• **Task**:
Reproduce the text lines of all the items below verbatim, omitting the pictures.

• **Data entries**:
- - -

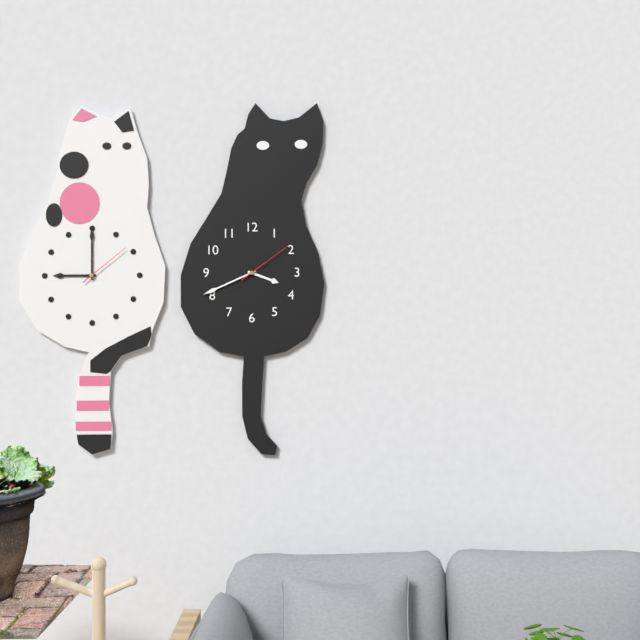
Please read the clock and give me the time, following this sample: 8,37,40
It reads 3,41,09
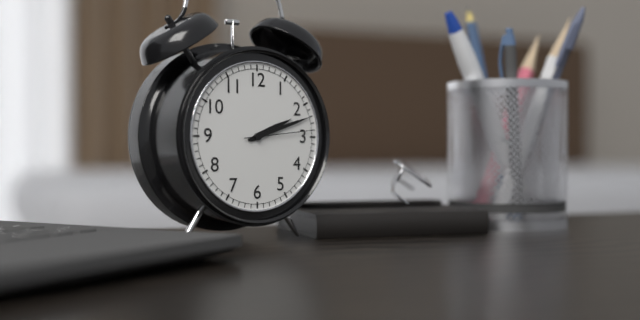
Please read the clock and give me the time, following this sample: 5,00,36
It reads 2,12,14
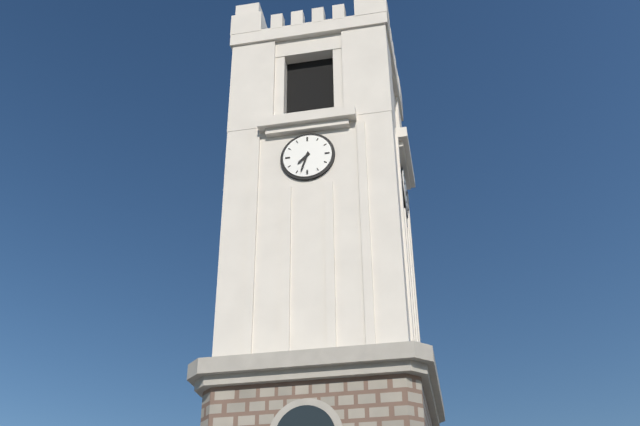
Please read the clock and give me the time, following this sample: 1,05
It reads 7,33
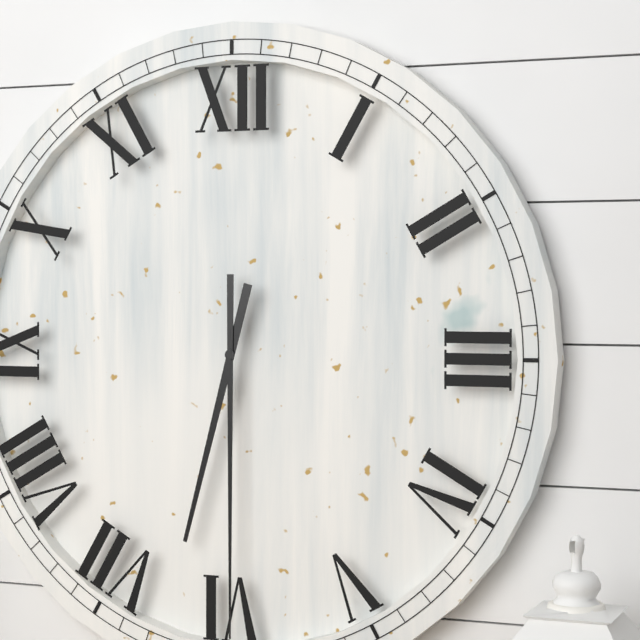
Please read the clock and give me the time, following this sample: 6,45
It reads 6,30
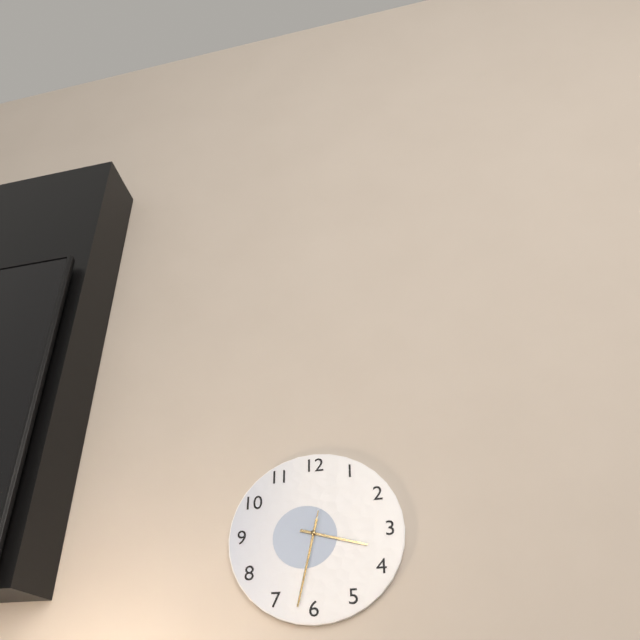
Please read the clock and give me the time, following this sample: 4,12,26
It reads 3,32,32
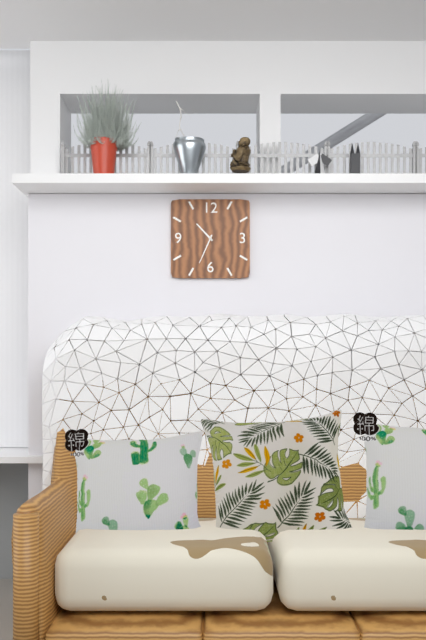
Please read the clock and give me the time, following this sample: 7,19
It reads 10,34
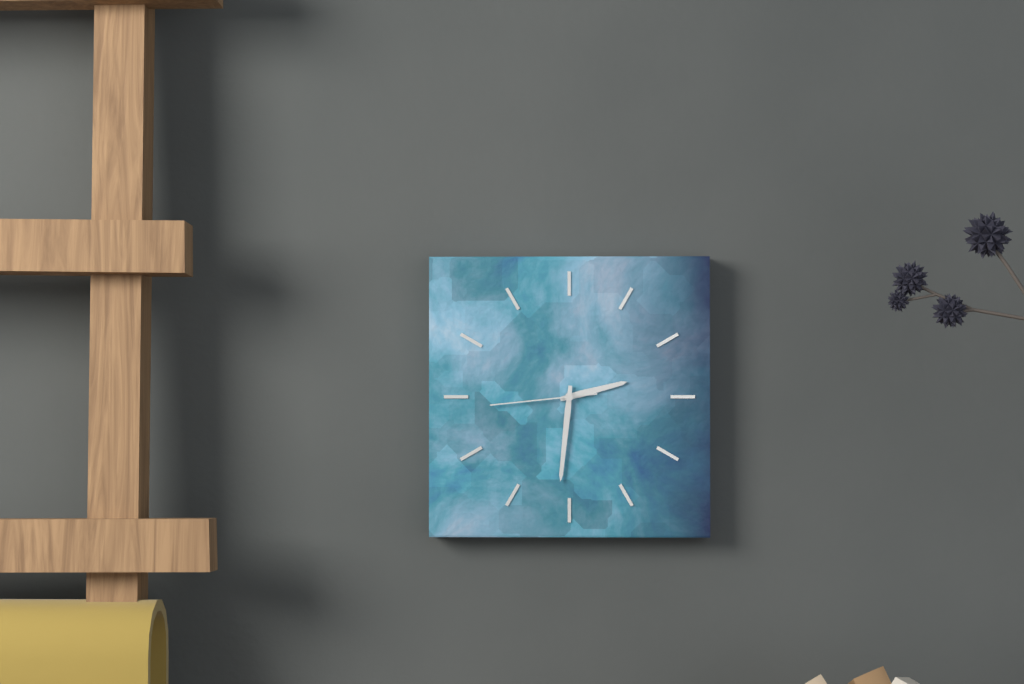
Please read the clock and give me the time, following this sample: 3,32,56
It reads 2,31,44
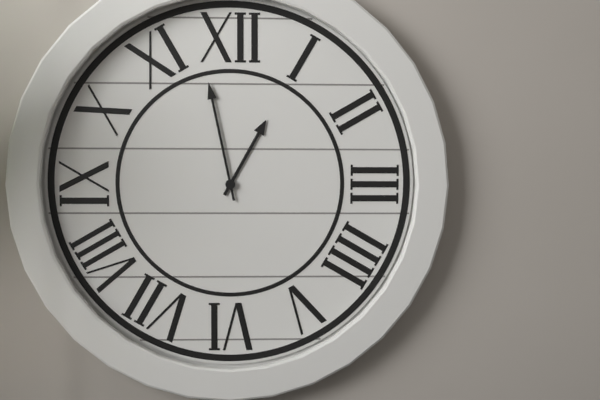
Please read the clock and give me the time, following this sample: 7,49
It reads 12,58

- - -

• **Worked answer**:
Please read the clock and give me the time, following this sample: 8,37,40
It reads 3,41,09
Please read the clock and give me the time, following this sample: 5,00,36
It reads 2,12,14
Please read the clock and give me the time, following this sample: 1,05
It reads 7,33
Please read the clock and give me the time, following this sample: 6,45
It reads 6,30
Please read the clock and give me the time, following this sample: 4,12,26
It reads 3,32,32
Please read the clock and give me the time, following this sample: 7,19
It reads 10,34
Please read the clock and give me the time, following this sample: 3,32,56
It reads 2,31,44
Please read the clock and give me the time, following this sample: 7,49
It reads 12,58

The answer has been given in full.